Le sequenze ottenute vengono quindi analizzate utilizzando lo strumento IMG TV Quest. La prima riga della tabella dei risultati afferma la funzionalità della sequenza, poiché una sequenza riarrangiata IG può essere produttiva o improduttiva. Un riarrangiamento genico IGH è improduttivo è che i codoni stop sono presenti all'interno della regione VDJ e /o se il riarrangiamento è fuori dal fotogramma a causa di inserimenti / deduzioni.
È importante notare che solo i riarrangiamenti produttivi e quindi funzionali dovrebbero essere ulteriormente analizzati. Quando si utilizzano i parametri predefiniti di IMG TV Quest, gli inserimenti e le eliminazioni non vengono rilevati automaticamente, tuttavia indicazioni forti che una sequenza può portare tali modifiche sono fornite dallo strumento e un avviso appare sotto la tabella di riepilogo dei risultati. Quando si tenta questa procedura, è importante ricordare di atterrare i prodotti PCR sul gel abbastanza a lungo in modo che il legame clonale possa essere discriminato dallo sfondo policlonale.
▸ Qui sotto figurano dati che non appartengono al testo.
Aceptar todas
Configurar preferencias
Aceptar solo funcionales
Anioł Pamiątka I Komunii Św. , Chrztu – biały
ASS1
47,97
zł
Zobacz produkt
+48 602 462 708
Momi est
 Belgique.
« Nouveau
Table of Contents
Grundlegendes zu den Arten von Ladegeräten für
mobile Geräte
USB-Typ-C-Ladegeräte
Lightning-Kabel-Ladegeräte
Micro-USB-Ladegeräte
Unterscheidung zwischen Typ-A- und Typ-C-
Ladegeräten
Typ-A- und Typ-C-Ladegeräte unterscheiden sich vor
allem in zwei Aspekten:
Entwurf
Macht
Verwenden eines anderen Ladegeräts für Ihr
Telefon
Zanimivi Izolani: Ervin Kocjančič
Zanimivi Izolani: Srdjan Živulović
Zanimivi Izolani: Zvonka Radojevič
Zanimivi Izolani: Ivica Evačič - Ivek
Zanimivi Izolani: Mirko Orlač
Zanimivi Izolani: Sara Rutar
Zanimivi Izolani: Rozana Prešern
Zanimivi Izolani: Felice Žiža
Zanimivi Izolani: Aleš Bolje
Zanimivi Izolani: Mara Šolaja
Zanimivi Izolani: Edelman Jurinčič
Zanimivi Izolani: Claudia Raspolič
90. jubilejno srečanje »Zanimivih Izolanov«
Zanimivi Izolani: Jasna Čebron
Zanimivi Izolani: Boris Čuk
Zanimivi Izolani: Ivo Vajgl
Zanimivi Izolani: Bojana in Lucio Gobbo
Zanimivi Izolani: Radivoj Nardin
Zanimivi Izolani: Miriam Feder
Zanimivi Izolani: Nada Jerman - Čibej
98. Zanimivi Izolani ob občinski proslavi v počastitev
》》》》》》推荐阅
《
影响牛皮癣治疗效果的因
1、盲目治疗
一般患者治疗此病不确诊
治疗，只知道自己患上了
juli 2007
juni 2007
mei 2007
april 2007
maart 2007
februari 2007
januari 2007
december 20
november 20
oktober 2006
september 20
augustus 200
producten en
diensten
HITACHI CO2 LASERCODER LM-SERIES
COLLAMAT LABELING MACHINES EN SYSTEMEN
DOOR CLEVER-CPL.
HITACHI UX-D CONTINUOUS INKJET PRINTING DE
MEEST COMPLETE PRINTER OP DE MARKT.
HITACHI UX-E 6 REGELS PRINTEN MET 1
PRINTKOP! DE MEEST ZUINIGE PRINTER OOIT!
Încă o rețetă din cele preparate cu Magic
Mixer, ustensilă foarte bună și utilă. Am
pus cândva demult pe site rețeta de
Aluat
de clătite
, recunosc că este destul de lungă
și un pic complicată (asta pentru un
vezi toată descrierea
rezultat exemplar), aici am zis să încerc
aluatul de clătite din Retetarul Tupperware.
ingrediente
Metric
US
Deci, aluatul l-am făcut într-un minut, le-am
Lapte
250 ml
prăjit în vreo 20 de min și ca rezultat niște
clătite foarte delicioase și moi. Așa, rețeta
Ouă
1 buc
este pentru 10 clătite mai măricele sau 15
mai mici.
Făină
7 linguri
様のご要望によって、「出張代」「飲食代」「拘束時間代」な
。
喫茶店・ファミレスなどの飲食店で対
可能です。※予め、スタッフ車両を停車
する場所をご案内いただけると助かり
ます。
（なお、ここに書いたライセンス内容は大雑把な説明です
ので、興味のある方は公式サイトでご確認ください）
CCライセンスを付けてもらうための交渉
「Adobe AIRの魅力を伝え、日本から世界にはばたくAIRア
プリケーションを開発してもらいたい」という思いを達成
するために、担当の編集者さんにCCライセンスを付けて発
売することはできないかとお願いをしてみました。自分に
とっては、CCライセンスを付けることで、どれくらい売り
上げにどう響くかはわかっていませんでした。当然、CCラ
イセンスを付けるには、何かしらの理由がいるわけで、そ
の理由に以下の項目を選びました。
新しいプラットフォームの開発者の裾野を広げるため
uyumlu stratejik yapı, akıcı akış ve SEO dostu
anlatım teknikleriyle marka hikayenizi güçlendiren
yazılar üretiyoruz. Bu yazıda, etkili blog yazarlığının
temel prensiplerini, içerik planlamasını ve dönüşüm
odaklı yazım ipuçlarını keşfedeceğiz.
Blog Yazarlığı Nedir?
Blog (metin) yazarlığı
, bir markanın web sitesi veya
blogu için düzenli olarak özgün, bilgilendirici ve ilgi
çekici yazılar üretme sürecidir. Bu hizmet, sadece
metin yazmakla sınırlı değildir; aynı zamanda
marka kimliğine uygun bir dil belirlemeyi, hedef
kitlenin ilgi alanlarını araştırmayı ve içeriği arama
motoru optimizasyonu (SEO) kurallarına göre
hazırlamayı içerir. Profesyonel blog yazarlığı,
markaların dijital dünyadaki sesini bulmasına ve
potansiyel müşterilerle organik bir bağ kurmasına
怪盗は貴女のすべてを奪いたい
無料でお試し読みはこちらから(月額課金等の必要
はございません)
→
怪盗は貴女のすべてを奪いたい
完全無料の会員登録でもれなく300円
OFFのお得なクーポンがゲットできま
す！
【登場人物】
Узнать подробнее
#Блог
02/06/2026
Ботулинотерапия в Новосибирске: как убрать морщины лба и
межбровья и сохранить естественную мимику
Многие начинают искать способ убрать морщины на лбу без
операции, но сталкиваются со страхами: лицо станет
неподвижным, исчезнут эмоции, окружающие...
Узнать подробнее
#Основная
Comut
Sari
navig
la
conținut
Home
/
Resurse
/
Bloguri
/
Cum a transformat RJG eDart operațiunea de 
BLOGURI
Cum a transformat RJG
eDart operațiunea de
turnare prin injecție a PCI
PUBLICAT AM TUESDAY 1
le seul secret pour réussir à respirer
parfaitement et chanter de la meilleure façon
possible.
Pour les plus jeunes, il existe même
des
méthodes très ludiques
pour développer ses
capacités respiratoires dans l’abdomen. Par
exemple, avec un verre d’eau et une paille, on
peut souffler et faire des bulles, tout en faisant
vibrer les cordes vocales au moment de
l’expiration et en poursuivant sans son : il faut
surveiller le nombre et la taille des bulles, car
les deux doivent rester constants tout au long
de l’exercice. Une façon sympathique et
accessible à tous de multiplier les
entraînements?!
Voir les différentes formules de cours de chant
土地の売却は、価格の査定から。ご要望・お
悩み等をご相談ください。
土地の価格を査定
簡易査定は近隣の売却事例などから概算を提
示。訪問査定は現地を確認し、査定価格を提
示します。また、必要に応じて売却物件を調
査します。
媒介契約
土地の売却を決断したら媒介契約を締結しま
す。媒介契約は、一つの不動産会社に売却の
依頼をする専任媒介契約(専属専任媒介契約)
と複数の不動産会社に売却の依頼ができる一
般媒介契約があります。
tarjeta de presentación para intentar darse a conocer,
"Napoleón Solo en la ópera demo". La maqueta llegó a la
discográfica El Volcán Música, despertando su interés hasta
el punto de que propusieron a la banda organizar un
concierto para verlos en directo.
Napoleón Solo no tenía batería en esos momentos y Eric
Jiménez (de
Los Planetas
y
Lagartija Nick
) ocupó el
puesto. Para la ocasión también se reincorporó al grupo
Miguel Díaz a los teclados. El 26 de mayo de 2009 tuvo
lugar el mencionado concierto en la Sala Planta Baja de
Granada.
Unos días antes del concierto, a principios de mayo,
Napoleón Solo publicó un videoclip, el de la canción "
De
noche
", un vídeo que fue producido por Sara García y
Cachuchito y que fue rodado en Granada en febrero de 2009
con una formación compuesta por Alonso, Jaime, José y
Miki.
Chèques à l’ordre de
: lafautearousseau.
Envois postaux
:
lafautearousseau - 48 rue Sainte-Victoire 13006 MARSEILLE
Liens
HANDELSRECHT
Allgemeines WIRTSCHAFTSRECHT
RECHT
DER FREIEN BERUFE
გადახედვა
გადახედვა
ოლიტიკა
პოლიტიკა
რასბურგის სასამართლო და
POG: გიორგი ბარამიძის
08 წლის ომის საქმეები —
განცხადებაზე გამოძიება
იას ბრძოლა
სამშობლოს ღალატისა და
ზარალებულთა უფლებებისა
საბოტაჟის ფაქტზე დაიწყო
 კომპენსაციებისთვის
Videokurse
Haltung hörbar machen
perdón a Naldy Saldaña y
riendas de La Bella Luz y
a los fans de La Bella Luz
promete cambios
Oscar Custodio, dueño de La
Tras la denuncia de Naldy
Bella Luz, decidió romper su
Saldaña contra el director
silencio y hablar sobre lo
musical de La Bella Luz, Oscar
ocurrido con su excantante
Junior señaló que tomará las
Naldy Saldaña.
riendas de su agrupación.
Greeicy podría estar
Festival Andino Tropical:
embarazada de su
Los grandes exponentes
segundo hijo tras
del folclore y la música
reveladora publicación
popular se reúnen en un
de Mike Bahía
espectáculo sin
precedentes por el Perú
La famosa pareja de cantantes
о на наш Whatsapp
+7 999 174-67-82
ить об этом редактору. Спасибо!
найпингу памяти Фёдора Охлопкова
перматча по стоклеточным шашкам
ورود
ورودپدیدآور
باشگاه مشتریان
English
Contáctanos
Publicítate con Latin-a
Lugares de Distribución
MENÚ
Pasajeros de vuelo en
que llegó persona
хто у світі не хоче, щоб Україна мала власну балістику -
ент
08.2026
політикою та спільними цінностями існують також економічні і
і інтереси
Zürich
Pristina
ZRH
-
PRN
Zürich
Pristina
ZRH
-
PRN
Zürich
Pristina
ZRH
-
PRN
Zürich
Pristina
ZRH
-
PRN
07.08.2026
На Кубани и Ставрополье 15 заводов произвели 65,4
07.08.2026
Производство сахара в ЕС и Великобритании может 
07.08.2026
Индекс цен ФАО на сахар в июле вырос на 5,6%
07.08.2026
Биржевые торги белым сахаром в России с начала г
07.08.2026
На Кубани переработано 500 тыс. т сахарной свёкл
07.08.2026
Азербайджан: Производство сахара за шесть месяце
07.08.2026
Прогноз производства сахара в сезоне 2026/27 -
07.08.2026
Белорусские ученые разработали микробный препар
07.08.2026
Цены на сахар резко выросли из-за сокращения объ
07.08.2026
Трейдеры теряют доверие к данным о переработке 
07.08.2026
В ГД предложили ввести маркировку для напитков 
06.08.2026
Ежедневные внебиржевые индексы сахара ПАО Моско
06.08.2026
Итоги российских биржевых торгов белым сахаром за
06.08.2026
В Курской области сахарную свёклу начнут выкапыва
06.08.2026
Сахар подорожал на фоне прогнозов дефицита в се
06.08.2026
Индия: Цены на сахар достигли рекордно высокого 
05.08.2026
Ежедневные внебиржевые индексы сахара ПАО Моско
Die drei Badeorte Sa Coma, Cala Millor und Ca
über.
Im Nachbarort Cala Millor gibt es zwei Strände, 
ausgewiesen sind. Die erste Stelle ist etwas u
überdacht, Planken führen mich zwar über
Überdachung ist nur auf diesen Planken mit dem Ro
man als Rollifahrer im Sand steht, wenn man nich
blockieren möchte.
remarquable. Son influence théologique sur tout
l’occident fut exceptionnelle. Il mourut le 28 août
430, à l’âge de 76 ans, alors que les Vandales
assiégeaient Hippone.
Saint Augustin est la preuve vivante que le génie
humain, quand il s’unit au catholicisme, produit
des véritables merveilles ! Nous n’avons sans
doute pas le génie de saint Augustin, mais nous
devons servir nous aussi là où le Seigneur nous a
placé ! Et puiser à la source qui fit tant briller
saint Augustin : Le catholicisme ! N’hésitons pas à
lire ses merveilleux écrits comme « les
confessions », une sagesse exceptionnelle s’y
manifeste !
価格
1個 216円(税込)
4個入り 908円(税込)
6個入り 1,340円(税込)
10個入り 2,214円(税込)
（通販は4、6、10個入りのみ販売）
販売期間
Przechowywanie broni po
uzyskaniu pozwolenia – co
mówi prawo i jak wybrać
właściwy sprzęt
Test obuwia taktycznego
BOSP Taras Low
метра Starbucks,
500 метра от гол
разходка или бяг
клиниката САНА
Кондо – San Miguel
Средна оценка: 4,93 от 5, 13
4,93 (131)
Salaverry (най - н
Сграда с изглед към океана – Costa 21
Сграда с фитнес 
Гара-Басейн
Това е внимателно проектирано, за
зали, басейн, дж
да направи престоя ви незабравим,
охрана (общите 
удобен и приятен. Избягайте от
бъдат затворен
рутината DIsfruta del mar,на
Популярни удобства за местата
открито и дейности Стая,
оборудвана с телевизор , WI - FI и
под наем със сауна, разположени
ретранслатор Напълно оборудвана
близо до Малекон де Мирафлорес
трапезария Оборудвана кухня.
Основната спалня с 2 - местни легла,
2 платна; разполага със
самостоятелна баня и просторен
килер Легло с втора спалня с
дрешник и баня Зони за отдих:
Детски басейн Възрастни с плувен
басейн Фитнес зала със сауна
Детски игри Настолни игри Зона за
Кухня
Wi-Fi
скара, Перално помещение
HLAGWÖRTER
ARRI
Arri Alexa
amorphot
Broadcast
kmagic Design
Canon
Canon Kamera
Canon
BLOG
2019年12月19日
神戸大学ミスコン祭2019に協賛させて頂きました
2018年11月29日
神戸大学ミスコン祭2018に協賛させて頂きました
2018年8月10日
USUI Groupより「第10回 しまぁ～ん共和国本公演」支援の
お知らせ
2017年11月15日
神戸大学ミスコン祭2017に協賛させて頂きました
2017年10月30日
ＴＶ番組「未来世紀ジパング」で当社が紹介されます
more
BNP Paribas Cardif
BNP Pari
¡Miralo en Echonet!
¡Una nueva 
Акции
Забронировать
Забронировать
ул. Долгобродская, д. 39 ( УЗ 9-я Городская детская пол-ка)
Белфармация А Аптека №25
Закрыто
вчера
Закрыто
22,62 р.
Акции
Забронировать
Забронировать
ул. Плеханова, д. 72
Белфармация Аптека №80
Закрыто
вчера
Dopo il suo sviluppo, questa tecnica ha spianato la strada ai ricercatori nel campo dell'immunogenetica della leucemia linfocitica cronica per esplorare l'impatto prognostico dello stato di epimutazione somatica nei pazienti. Non dimenticare che lavorare con il bromuro di etilico può essere estremamente pericoloso e precauzioni come lavorare sotto il cofano in ogni momento dovrebbero sempre essere prese durante l'esecuzione di questa procedura.